Tribunal Administratif de Lille — Décision N° TA59-2304293

vendredi 9 juin 2023

JuridictionTribunal Administratif de Lille
SectionTribunal Administratif de Lille
N° DossierTA59-2304293
TypeDécision
RecoursExcès de pouvoir
Avocat requérantGIRSCH

Texte intégral

Vu la procédure suivante :

Par une requête enregistrée le 11 mai 2023, M. B A, représenté par Me Girsch, demande au juge des référés, statuant par application des dispositions de l'article L. 521-1 du code de justice administrative :

1°) de l'admettre au bénéfice de l'aide juridictionnelle à titre provisoire ;

2°) d'ordonner la suspension de l'exécution de la décision du 4 avril 2023 par laquelle la directrice territoriale de l'office français de l'immigration et de l'intégration (OFII) a mis fin au bénéfice des conditions matérielles d'accueil ;

3°) d'enjoindre au directeur général de l'OFII, à titre principal, de lui rétablir le bénéfice des conditions matérielles d'accueil dans un délai d'un mois à compter de la notification de l'ordonnance à intervenir sous astreinte de 150 euros par jour de retard et, à titre subsidiaire, de procéder au réexamen de sa situation ;

4°) de mettre à la charge de l'OFII la somme de 1 500 euros à verser à son conseil, sous réserve que celui-ci renonce à percevoir la part contributive de l'Etat, en application des dispositions combinées de l'article 37 de la loi du 10 juillet 1991 et de l'article L. 761-1 du code de justice administrative.

Il soutient que :

- la condition d'urgence est remplie, dès lors qu'il ne dispose plus d'aucune ressource ; il est placé dans une situation précaire ;

- il existe des moyens de nature à créer un doute sérieux quant à la légalité de la décision attaquée :

* elle est insuffisamment motivée au regard des dispositions des articles L. 211-2 et L. 211-5 du code des relations entre le public et l'administration ;

* il n'a pas bénéficié d'un entretien de vulnérabilité prévu par les dispositions de l'article D.551-18 du code de l'entre et du séjour des étrangers et du droit d'asile ;

* elle est entachée d'une erreur de fait dès lors qu'il est mentionné à tort qu'il a été transféré vers la Belgique ;

* elle méconnait les dispositions des articles L. 551-16, du code de l'entrée et du séjour des étrangers et du droit d'asile et est entachée d'une erreur manifeste d'appréciation au regard de son état de vulnérabilité ;

Par un mémoire en défense, enregistré le 23 mai 2023, l'OFII conclut au rejet de la requête.

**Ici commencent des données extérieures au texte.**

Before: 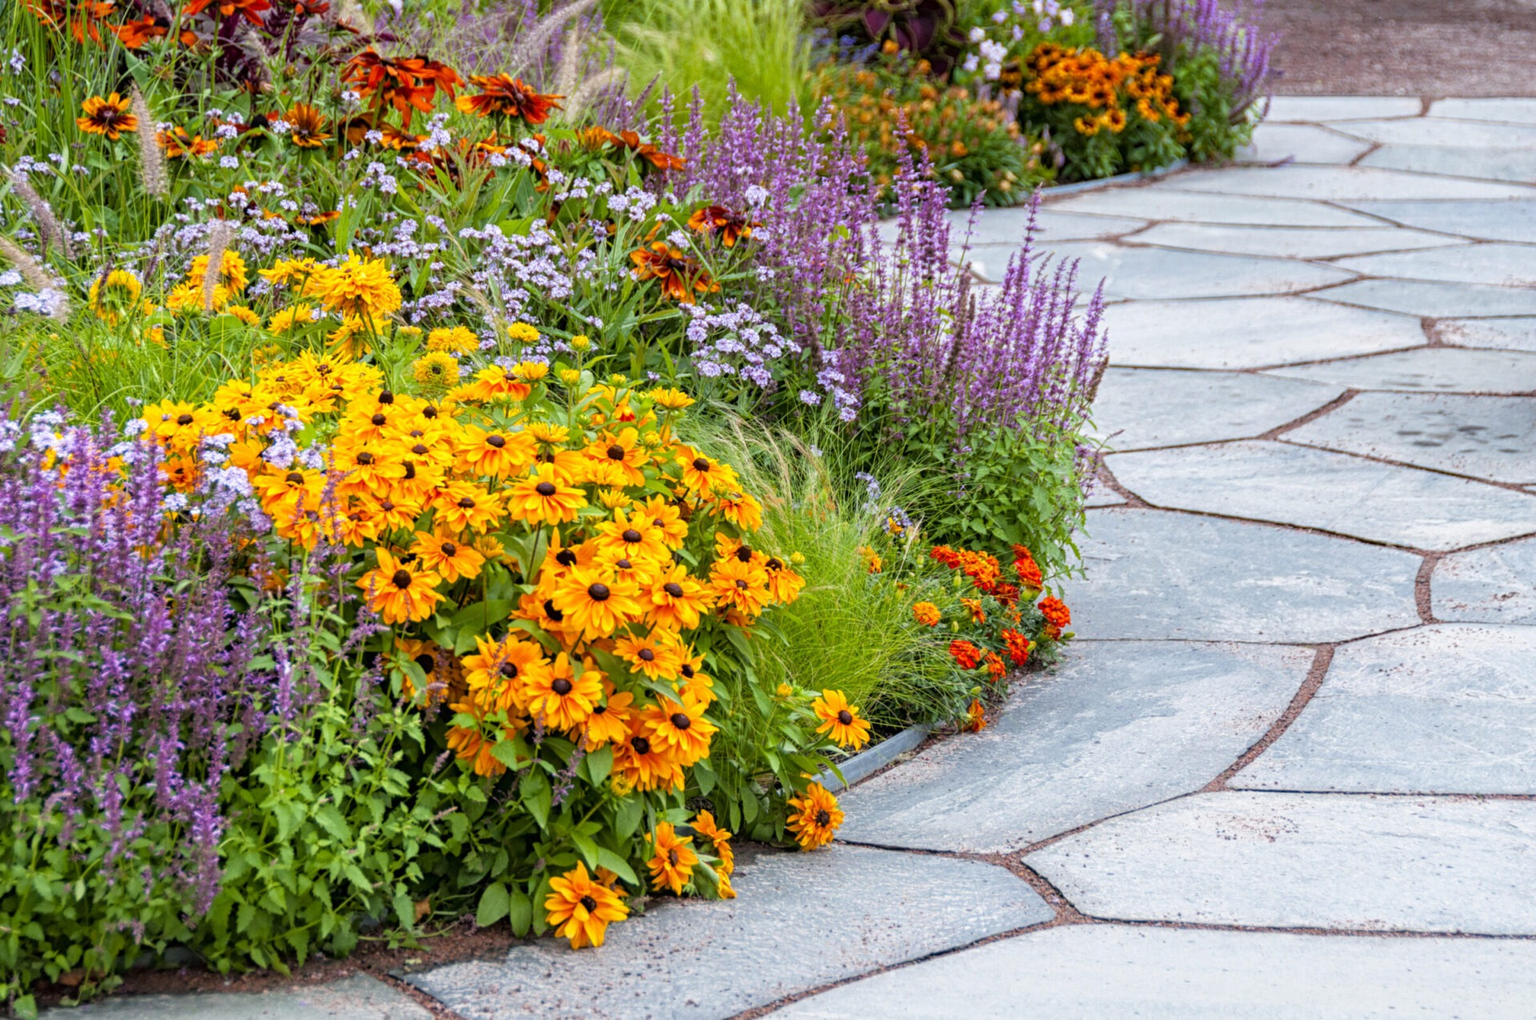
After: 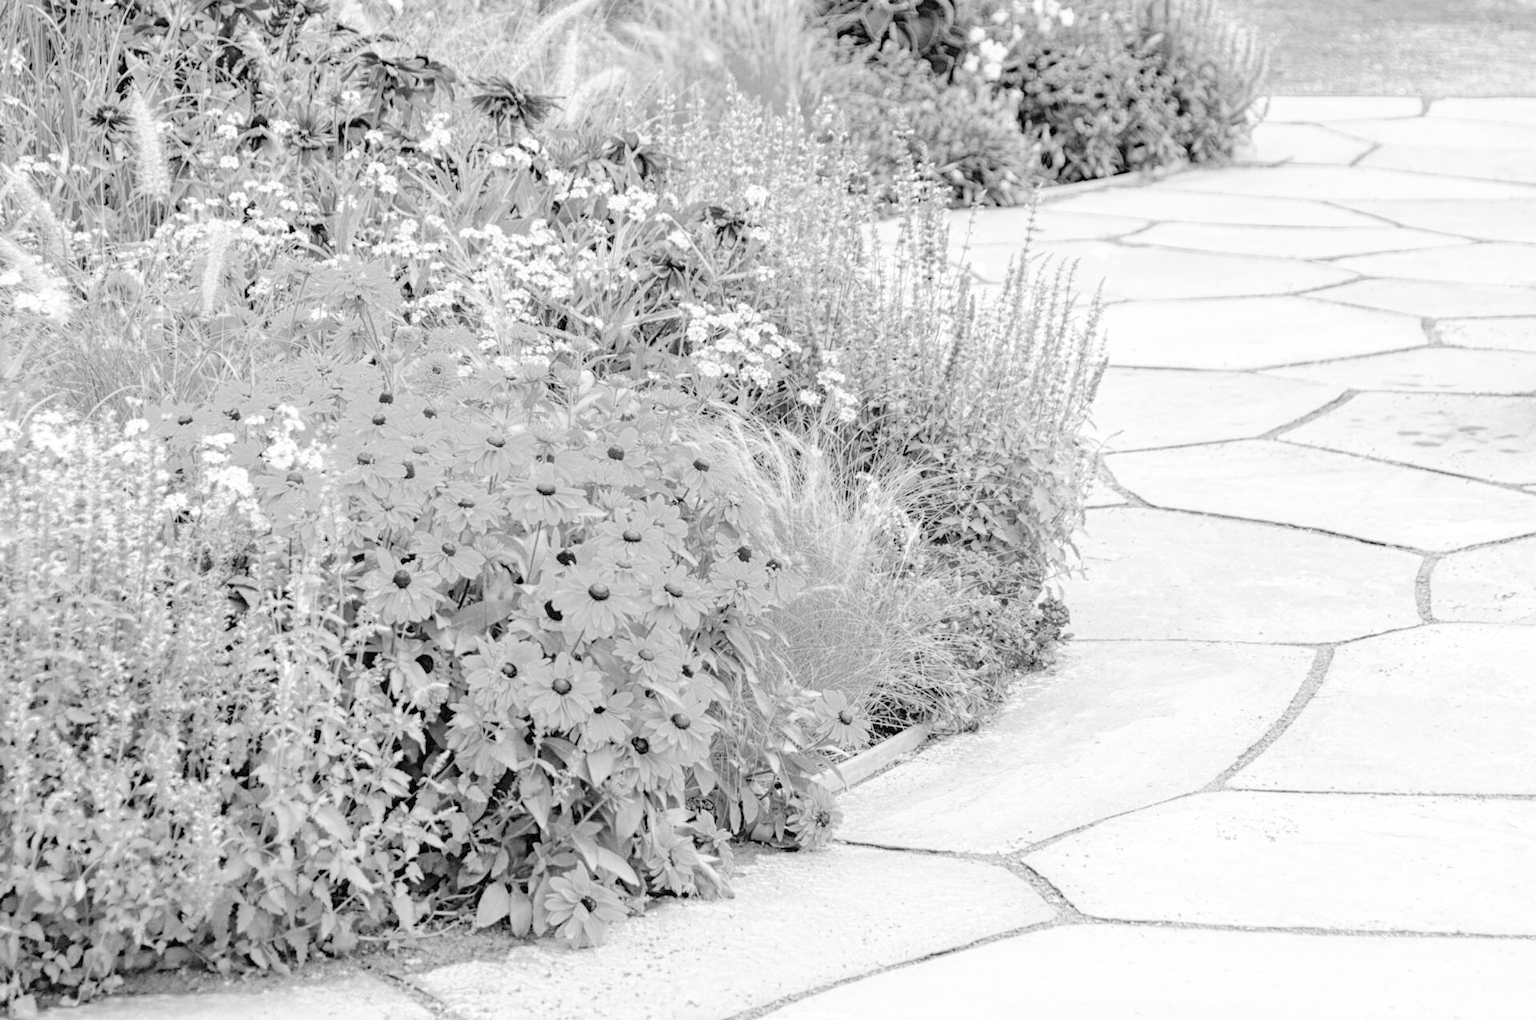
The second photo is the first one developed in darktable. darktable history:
tone curve: curves: ch0 [(0, 0) (0.003, 0) (0.011, 0.002) (0.025, 0.004) (0.044, 0.007) (0.069, 0.015) (0.1, 0.025) (0.136, 0.04) (0.177, 0.09) (0.224, 0.152) (0.277, 0.239) (0.335, 0.335) (0.399, 0.43) (0.468, 0.524) (0.543, 0.621) (0.623, 0.712) (0.709, 0.789) (0.801, 0.871) (0.898, 0.951) (1, 1)], preserve colors none
color look up table: target L [92.43, 75.5, 58.78, 63.66, 80.43, 77.55, 61.18, 53.67, 62.88, 54.28, 31.34, 17.13, 200.64, 100.33, 80.83, 77.55, 57.05, 59.81, 57.05, 49.44, 52.16, 56.4, 53.98, 51.85, 42, 37.3, 34.5, 27.02, 23.57, 89.87, 77.14, 73.56, 68.78, 59.13, 58.09, 66.24, 53.67, 56.1, 49.44, 44.67, 18.73, 25.83, 81.64, 87.74, 78.38, 69.19, 54.89, 47.05, 11.06], target a [-0.004, 0 ×6, 0.003, 0, 0, 0.004, 0.001, 0, 0.001, 0 ×5, 0.001, 0, 0.001, 0, 0, 0.001 ×5, -0.004, 0 ×6, 0.001 ×6, 0 ×4, 0.001, 0.001, 0.001], target b [0.034, 0.003, 0, 0.005, 0.004, 0.005, 0, -0.009, 0, -0.002, -0.01, -0.003, 0, -0.002, 0.004, 0.005, 0, 0, 0, -0.002 ×5, -0.003, -0.003, -0.004, -0.004, -0.004, 0.036, 0.005, 0.003, 0.004, 0, 0, 0.005, -0.002, -0.002, -0.002, -0.003, -0.003, -0.004, 0.004, 0.003, 0.005, 0.004, -0.002, -0.003, -0.002], num patches 49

Il fait valoir que l'urgence n'est pas établie dès lors que M. A s'est lui-même placé dans la situation qu'il invoque et qu'aucun des moyens soulevés n'est propre à créer un doute sérieux quant à la légalité de la décision attaquée.

Vu :

- les autres pièces du dossier ;

- la requête par laquelle M. A demande l'annulation de la décision attaquée.

Vu :

- la directive n° 2013/33/UE du 26 juin 2013 ;

- le code des relations entre le public et l'administration ;

- le code de l'entrée et du séjour des étrangers et du droit d'asile ;

- la loi n° 91-647 du 10 juillet 1991 ;

- le code de justice administrative.

Le président du tribunal a désigné M. Lassaux, premier conseiller, en application des dispositions de l'article L. 511-2 du code de justice administrative.

Les parties ont été régulièrement averties du jour de l'audience.

Ont été entendus au cours de l'audience publique du 23 mai 2023 à 14 heures 30, le rapport de M. Lassaux, juge des référés et les observations de Me Girsch, représentant M. A qui conclut aux mêmes fins et par les mêmes moyens que la requête.

L'OFII n'était ni présent, ni représenté.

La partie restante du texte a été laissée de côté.